Just weeks after battling his way back onto the board, founder James Benamor has indicated he is a “willing seller” of his Richmond Group's 60.66% stake in the guarantor loans specialist.
As a result, Amigo said it has launched a review of the business and formal sale process in conjunction with adviser RBC Capital Markets, which could see the company sold off as a whole or in parts.
No approaches had been made to the group at the time of the announcement on Monday.
The review will also examine “various aspects of the company's strategy, ownership and operating model”, which comes as Amigo warned that was “concerned that there may be increased pressure on our business and a continual evolution in the approach of the Financial Ombudsman Service”.

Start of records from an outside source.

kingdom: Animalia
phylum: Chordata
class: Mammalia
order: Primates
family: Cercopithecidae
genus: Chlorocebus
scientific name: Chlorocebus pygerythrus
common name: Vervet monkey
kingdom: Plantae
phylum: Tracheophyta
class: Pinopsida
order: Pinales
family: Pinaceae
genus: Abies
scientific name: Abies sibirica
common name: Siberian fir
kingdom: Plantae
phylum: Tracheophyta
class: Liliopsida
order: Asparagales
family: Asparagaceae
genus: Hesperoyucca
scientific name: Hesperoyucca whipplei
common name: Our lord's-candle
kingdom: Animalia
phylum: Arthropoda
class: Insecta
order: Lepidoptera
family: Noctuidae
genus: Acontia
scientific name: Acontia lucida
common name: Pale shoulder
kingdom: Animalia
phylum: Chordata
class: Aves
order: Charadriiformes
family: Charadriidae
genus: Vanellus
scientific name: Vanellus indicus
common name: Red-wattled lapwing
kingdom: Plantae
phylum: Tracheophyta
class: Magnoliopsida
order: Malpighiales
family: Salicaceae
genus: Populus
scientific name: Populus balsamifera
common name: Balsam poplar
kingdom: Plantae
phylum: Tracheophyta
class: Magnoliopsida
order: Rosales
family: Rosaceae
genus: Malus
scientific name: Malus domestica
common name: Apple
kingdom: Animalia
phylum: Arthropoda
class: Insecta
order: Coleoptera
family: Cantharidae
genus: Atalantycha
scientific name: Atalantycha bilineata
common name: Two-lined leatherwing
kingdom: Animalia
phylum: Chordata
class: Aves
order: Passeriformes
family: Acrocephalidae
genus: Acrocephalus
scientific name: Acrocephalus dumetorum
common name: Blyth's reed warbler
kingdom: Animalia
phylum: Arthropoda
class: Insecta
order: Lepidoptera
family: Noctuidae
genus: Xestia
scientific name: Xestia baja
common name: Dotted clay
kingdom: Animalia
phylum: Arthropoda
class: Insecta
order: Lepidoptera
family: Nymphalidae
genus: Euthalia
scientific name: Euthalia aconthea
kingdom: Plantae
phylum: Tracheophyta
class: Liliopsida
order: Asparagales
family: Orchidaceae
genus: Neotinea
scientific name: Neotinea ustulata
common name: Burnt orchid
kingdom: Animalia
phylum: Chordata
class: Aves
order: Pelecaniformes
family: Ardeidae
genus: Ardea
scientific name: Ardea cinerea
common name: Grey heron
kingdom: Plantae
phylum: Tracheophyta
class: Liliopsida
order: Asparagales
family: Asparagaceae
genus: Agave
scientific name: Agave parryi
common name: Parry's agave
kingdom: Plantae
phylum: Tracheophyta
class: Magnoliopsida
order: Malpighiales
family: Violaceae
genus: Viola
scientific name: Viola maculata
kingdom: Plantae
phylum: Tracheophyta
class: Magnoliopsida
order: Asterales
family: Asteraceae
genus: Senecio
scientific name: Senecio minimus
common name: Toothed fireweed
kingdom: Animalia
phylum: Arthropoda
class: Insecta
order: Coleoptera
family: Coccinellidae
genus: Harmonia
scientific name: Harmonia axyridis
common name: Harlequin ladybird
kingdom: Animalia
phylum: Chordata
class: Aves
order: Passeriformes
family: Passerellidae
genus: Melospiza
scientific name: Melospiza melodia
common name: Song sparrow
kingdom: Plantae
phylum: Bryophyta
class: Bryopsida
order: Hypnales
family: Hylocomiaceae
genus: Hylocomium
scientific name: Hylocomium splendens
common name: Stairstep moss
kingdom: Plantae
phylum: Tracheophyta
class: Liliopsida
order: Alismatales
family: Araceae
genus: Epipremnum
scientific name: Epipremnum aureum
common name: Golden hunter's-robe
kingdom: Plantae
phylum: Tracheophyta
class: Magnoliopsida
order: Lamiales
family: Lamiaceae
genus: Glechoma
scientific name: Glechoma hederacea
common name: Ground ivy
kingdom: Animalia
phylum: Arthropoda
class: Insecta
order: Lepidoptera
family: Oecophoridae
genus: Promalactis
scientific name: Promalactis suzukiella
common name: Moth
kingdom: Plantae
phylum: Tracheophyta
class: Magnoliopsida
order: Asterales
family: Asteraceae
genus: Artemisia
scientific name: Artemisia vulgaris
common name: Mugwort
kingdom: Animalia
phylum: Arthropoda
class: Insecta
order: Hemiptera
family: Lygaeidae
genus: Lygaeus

It acknowledged that putting itself up for sale could hit future lending volumes, though loan book growth and impairments in the nine months to the end of December remain in line with previous guidance.
Benamor, who founded the group in 2005 but resigned as a director after its 2018 flotation, forced his way back onto the board in December, following a year in which Amigo’s shares had lost around three-quarters of their value after floating at 275p.
Significant red flag to investors
In a note to clients, analysts at Shore Capital said the comments about pressure on Amigo's business and the evolution of the ombudsman was a “significant red flag to investors” and “suggests to us that customer complaints are a significant issue for the group”.
Amigo has been under pressure from the ombudsman and the Financial Conduct Authority to improve the way it conducted business, with regulators concerned that many guarantors do not fully understand the risks they are taking on, that too many guarantors end up paying part of the loan, and that interest rates may be excessive.
Amigo shares plunged 44% on Monday morning to below 40p.
“Will anyone be brave enough to buy guarantor lender Amigo,” wondered Russ Mould at AJ Bell, suggesting that putting its stake up for sale indicated that Benamor/Richmond saw little chance of value generation in the near term.
“This is somewhat odd as Richmond only recently had two of its representatives appointed to Amigo’s board, which led to the resignation of both the chairman and chief executive.
“Richmond had effectively secured prime position to have a major influence on the company’s strategy – so why effectively walk away before there has been enough time to revive Amigo? One can only presume that the regulatory pressures are too much for Richmond to stand a chance of making a difference with its investment,” Mould added.